---- Excerpt provided

As described previously in more detail, packaging application 552 manages the creation of the installation script for controlling the installation of a software product and/or its updates and combines the installation script with applicable program files for installing the product (or updates). Packaging application 552, and any other related programs may be an integrated part of a distribution application or operate remotely and communicate with the distribution application and with other applications running on computing device 532 or on other devices. Furthermore, packaging application 552 may be executed in an operating system other than operating system 565. This basic configuration is illustrated in FIG. 5 by those components within dashed line 568.
The computing device 532 may have additional features or functionality. For example, the computing device 532 may also include additional data storage devices (removable and/or non-removable) such as, for example, magnetic disks, optical disks, or tape. Such additional storage is illustrated in FIG. 5 by removable storage 569 and non-removable storage 570. Computer storage media may include volatile and nonvolatile, removable and non-removable media implemented in any method or technology for storage of information, such as computer readable instructions, data structures, program modules, or other data. System memory 564, removable storage 569 and non-removable storage 570 are all examples of computer storage media. Computer storage media includes, but is not limited to, RAM, ROM, EEPROM, flash memory or other memory technology, CD-ROM, digital versatile disks (DVD) or other optical storage, magnetic cassettes, magnetic tape, magnetic disk storage or other magnetic storage devices, or any other medium which can be used to store the desired information and which can be accessed by computing device 532. Any such computer storage media may be part of device 532. Computing device 532 may also have input device(s) 572 such as keyboard, mouse, pen, voice input device, touch input device, etc. Output device(s) 574 such as a display, speakers, printer, etc. may also be included. These devices are well known in the art and need not be discussed at length here.
The computing device 532 may also contain communication connections 576 that allow the device to communicate with other computing devices 510, such as over a network in a distributed computing environment, for example, an intranet or the Internet. Communication connection 576 is one example of communication media. Communication media may typically be embodied by computer readable instructions, data structures, program modules, or other data in a modulated data signal, such as a carrier wave or other transport mechanism, and includes any information delivery media. The term “modulated data signal” means a signal that has one or more of its characteristics set or changed in such a manner as to encode information in the signal. By way of example, and not limitation, communication media includes wired media such as a wired network or direct-wired connection, and wireless media such as acoustic, RF, infrared and other wireless media. The term computer readable media as used herein includes both storage media and communication media.

--------
---- Data for analysis

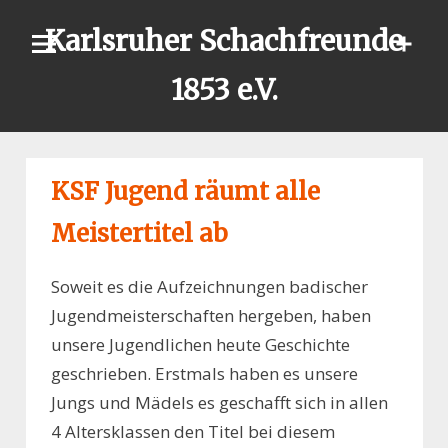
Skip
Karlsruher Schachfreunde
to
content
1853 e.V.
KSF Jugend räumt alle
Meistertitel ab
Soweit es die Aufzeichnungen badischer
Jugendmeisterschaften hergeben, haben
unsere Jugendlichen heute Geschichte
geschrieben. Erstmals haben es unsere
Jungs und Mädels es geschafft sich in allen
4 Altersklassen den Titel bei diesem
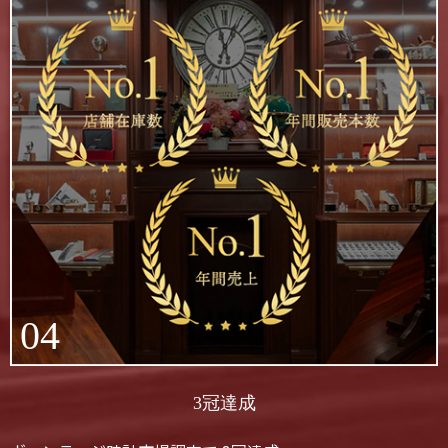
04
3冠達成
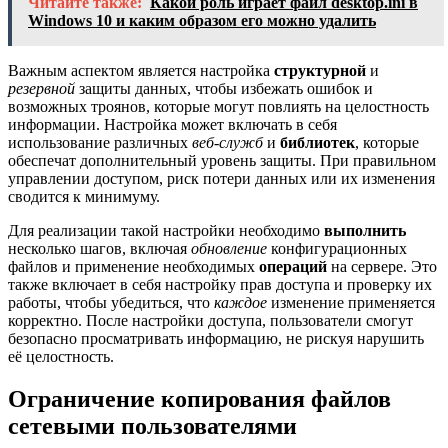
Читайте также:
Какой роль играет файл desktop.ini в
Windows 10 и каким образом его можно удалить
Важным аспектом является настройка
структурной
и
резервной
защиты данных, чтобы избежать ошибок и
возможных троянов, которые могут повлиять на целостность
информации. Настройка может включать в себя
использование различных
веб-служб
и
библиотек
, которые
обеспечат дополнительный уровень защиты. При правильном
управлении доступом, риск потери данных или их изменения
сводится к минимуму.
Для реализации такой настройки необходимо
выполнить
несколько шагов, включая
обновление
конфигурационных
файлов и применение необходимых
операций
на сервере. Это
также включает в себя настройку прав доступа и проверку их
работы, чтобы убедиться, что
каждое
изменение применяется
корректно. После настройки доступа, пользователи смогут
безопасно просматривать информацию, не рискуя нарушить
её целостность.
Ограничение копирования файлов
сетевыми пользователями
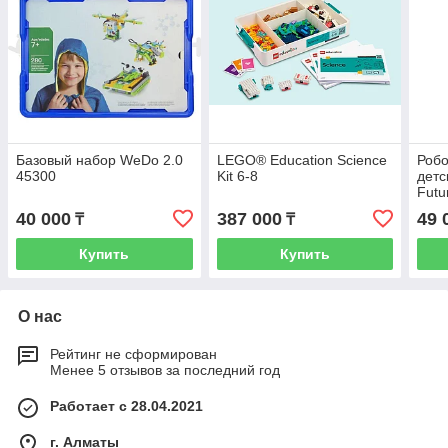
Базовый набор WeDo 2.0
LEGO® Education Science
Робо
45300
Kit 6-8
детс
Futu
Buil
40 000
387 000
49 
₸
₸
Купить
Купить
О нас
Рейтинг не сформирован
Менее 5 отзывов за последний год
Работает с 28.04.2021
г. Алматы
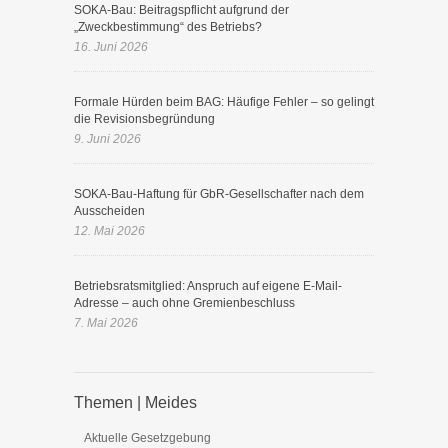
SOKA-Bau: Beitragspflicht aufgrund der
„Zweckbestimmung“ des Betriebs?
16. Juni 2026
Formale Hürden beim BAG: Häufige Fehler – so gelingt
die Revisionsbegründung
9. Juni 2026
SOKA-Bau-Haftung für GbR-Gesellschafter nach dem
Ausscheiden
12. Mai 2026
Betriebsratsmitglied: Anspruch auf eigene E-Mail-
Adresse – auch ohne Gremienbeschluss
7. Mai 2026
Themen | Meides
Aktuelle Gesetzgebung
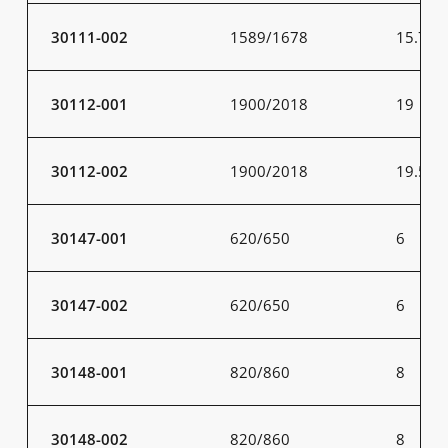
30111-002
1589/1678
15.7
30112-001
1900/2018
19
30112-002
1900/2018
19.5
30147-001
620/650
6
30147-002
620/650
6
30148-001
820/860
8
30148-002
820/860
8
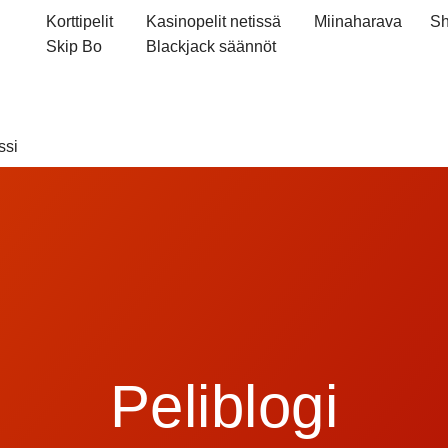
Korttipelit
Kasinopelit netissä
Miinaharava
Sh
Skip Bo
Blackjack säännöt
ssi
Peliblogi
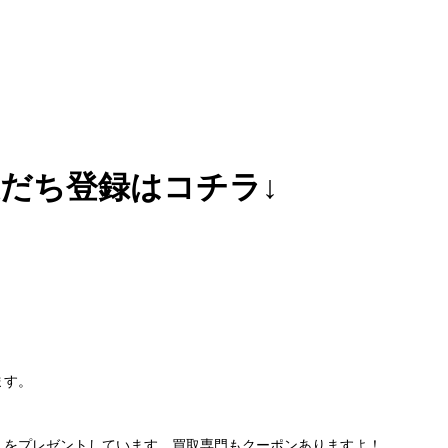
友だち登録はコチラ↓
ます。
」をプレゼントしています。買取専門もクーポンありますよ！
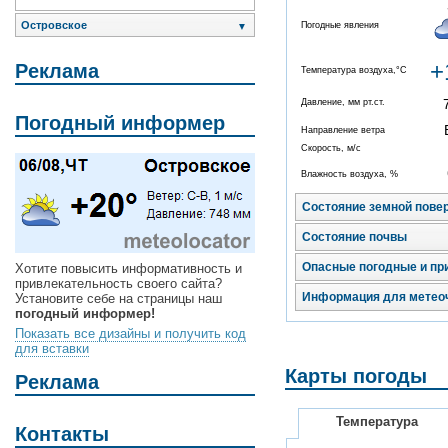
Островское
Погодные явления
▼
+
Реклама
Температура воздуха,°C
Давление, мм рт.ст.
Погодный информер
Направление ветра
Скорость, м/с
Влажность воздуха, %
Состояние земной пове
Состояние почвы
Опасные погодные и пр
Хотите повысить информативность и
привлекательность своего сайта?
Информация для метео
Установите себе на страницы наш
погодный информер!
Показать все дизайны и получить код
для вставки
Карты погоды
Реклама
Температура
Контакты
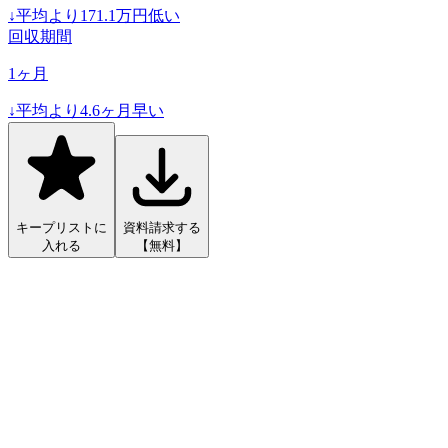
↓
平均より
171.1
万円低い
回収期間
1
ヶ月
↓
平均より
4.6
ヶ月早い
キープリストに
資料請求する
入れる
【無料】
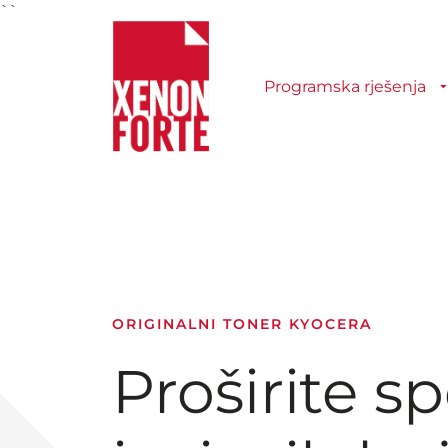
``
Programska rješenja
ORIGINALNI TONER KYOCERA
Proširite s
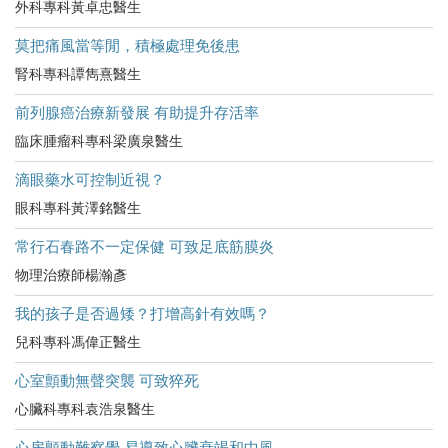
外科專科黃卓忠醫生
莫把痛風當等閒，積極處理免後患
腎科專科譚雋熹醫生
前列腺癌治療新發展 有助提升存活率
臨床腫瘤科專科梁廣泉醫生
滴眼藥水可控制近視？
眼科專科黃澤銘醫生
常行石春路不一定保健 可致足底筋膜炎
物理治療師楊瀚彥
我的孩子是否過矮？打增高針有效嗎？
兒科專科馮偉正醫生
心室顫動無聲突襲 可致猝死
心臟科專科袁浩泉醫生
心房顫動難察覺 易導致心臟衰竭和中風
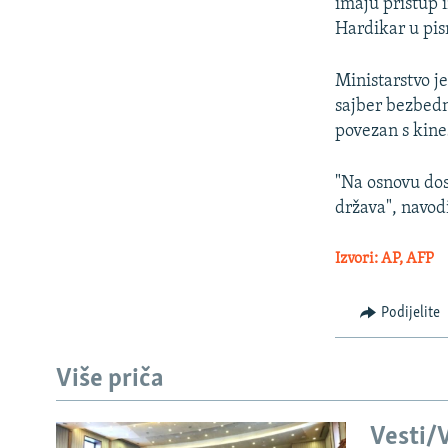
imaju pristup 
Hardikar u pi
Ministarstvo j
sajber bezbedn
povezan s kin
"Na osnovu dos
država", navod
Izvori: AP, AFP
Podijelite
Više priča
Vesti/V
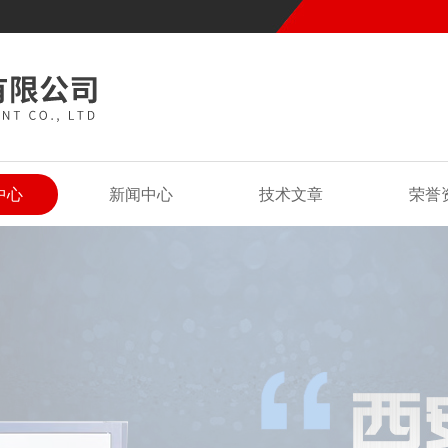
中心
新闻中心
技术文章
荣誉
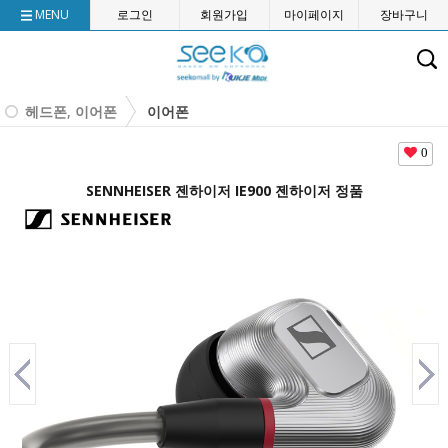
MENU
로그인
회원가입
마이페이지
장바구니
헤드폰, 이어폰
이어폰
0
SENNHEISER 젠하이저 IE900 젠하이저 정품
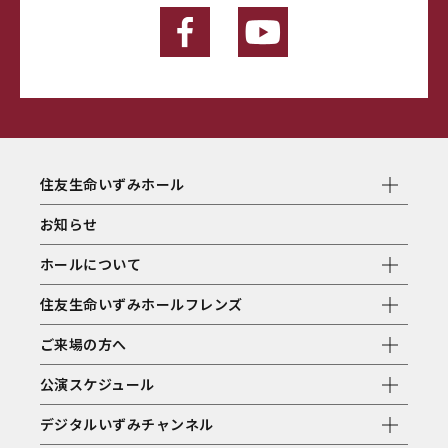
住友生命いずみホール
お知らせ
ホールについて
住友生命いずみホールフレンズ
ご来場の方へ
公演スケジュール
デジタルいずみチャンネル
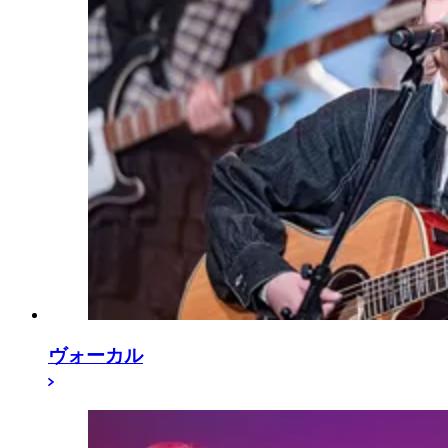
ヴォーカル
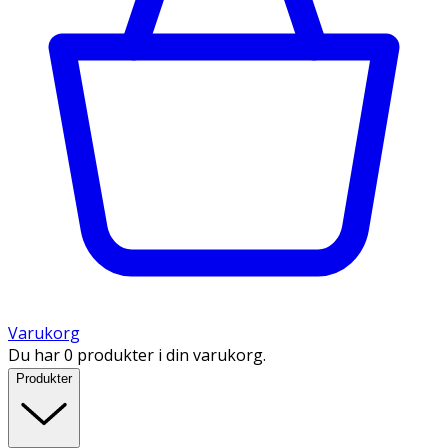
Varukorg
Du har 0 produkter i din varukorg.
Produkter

--------

**What the task asks:**
Using the excerpt about computing device 532, decide whether each statement agrees with it, answering yes or no and quoting the words that decide it. (a) Packaging application 552 can run in an operating system other than operating system 565. (b) Under the excerpt's definition, computer readable media covers storage media only. (c) A printer is listed as an example of an input device.

**Answer area:**
(a) Yes: "packaging application 552 may be executed in an operating system other than operating system 565."
(b) No: "The term computer readable media as used herein includes both storage media and communication media."
(c) No: "Output device(s) 574 such as a display, speakers, printer, etc. may also be included."